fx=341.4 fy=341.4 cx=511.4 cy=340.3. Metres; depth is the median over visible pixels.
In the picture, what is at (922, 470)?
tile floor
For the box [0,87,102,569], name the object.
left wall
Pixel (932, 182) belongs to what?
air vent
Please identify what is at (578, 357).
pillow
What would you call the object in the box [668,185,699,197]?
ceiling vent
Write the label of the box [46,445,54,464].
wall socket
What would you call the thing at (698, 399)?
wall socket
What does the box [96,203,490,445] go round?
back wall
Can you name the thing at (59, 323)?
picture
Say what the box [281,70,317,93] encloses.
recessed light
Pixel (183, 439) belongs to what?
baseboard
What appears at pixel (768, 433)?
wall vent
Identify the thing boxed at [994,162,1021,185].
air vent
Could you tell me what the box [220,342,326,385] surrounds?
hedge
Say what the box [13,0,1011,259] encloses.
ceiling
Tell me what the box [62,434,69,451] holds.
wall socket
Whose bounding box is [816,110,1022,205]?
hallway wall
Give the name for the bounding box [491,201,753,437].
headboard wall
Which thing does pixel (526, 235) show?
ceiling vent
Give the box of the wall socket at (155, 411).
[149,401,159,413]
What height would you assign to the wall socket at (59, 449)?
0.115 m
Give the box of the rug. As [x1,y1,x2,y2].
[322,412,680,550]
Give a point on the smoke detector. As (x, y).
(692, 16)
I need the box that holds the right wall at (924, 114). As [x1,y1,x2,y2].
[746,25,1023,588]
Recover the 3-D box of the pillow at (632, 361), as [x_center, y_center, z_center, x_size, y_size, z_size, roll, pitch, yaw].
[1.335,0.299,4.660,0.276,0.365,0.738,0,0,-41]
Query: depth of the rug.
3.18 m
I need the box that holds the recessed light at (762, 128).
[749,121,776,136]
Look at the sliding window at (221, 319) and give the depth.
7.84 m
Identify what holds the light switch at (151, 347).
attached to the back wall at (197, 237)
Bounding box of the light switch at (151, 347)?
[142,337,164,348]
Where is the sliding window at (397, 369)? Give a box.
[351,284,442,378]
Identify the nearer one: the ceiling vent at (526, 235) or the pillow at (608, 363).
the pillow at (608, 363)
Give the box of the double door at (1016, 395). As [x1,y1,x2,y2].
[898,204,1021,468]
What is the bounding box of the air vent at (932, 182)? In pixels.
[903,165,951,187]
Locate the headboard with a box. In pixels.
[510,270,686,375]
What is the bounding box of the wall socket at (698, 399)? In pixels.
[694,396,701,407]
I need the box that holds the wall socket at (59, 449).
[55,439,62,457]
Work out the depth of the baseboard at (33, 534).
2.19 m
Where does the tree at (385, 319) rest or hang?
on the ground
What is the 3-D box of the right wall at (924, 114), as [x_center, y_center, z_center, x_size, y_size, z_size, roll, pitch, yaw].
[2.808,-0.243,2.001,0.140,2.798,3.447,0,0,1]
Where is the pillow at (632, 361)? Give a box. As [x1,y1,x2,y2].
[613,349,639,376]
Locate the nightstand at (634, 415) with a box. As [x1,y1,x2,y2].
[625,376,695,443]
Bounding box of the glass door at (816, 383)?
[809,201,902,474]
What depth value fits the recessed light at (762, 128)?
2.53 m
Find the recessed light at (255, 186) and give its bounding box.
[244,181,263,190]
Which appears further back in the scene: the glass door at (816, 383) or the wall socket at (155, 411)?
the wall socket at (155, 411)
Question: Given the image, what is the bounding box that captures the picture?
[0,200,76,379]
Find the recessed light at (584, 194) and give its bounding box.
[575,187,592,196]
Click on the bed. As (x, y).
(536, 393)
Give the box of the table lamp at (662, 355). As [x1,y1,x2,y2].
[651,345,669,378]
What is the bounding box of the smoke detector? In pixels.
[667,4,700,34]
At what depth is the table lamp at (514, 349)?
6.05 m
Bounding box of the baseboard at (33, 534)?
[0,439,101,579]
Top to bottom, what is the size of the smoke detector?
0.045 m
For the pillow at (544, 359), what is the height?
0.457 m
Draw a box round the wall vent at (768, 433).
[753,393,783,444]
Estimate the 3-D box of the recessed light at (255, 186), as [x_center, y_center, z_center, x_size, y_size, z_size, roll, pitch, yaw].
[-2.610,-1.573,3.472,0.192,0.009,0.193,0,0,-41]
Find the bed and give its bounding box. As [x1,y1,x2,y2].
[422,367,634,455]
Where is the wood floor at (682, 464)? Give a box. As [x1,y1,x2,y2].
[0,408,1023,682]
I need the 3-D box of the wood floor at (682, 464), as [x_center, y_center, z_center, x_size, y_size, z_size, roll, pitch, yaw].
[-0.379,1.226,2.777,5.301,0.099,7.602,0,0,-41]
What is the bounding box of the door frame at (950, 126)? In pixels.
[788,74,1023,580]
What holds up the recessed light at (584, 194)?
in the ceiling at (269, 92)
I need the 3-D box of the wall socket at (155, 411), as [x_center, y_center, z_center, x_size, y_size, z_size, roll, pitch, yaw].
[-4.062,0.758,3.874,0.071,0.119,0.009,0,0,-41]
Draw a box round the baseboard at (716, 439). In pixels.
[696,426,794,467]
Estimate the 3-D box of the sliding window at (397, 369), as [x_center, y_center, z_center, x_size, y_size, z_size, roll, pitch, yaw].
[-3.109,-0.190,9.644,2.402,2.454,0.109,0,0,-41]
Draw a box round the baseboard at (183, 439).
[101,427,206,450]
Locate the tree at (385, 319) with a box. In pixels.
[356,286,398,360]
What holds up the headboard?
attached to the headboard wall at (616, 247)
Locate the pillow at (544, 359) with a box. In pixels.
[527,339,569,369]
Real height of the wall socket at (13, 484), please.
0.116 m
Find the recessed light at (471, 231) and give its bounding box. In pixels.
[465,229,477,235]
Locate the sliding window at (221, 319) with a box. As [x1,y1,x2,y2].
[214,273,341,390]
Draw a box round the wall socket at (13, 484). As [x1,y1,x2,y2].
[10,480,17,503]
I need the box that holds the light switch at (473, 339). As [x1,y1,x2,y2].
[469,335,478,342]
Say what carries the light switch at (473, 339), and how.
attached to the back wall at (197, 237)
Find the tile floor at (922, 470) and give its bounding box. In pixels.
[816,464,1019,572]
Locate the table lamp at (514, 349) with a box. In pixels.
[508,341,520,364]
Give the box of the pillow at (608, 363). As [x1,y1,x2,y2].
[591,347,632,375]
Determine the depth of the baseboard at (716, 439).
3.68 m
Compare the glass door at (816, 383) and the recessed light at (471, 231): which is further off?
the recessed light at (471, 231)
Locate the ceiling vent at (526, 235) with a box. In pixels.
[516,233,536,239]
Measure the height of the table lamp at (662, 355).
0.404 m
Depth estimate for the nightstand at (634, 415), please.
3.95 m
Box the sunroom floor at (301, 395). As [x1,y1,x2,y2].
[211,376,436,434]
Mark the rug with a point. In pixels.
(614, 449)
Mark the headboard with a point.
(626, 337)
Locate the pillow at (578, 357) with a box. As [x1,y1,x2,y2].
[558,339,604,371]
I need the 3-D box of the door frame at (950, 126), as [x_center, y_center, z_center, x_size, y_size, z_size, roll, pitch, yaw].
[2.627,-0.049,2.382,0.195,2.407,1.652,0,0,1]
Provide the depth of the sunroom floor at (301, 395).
_ _ _ _ _
Reproduce exactly the line that holds "Say what carries", then every line after it, ending with the final line of the records above.

Completed task =
Say what carries the light switch at (473, 339), and how.
attached to the back wall at (197, 237)
Find the tile floor at (922, 470) and give its bounding box. In pixels.
[816,464,1019,572]
Locate the table lamp at (514, 349) with a box. In pixels.
[508,341,520,364]
Give the box of the pillow at (608, 363). As [x1,y1,x2,y2].
[591,347,632,375]
Determine the depth of the baseboard at (716, 439).
3.68 m
Compare the glass door at (816, 383) and the recessed light at (471, 231): which is further off?
the recessed light at (471, 231)
Locate the ceiling vent at (526, 235) with a box. In pixels.
[516,233,536,239]
Measure the height of the table lamp at (662, 355).
0.404 m
Depth estimate for the nightstand at (634, 415), please.
3.95 m
Box the sunroom floor at (301, 395). As [x1,y1,x2,y2].
[211,376,436,434]
Mark the rug with a point. In pixels.
(614, 449)
Mark the headboard with a point.
(626, 337)
Locate the pillow at (578, 357) with a box. As [x1,y1,x2,y2].
[558,339,604,371]
I need the 3-D box of the door frame at (950, 126), as [x_center, y_center, z_center, x_size, y_size, z_size, roll, pitch, yaw].
[2.627,-0.049,2.382,0.195,2.407,1.652,0,0,1]
Provide the depth of the sunroom floor at (301, 395).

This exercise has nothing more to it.